Delta pilot charged for attempting to fly plane at MSP while under influence
BLOOMINGTON, Minn. (FOX 9) - A Delta pilot is now charged for allegedly attempting to fly a plane while under the influence last month at the Minneapolis-St. Paul International Airport, according to the criminal complaint.
Gabriel Lyle Schroeder, 37, of Rosemount, Minnesota is charged with two gross misdemeanors for attempting to operate an aircraft while under the influence.
According to the complaint, around 10:30 a.m. on July 30, investigators noticed a pilot, later identified as Schroeder, appear surprised when he encountered additional screening at a Delta crew entrance. When the supervisor asked Schroeder to put his bag on the table, Schroeder said he wasn't ready to be screened yet and left the area.
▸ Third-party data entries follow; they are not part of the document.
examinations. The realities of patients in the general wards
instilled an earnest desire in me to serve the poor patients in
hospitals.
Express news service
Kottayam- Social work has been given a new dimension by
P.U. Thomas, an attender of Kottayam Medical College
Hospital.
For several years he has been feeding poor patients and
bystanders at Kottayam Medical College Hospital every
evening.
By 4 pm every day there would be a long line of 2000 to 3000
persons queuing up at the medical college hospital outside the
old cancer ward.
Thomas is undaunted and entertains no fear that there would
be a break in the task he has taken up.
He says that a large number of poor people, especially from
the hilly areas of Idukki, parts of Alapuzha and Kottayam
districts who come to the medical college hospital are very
Due to his behavior, the supervisor believed Schroeder had a prohibited item in his bag.
When Schroeder returned to screening, he claimed he went to the Delta crew room because he forgot his iPad.
Investigators later learned Schroeder did not go to the crew room, but instead went into a restroom. Inside, detectives found an unopened 1.75-liter bottle of Philips vodka in the trash.
That day Schroeder was scheduled to fly to San Diego.
Investigators found him in the cockpit, sitting the first officer's chair, speaking with the captain. Schroeder agreed to talk to the officials, but he appeared to start "sweating and shaking." During their conversation, the investigators noticed the faint smell of alcohol on his breath. He blew a .065 on a preliminary breath test and was arrested.
In an interview, Schroeder confessed the vodka bottle found in the bathroom was his and that he threw it out when he saw the extra screening. He also admitted the night before around 6 p.m. he had one beer and three vodka drinks.
A blood draw taken from Schroeder at 1:10 p.m. showed a blood alcohol concentration of .027. Officials with the Bureau of Criminal Apprehension believe he likely had a concentration between .04 to .08 when he was in the cockpit.
Delta Airlines has a no tolerance policy for violation.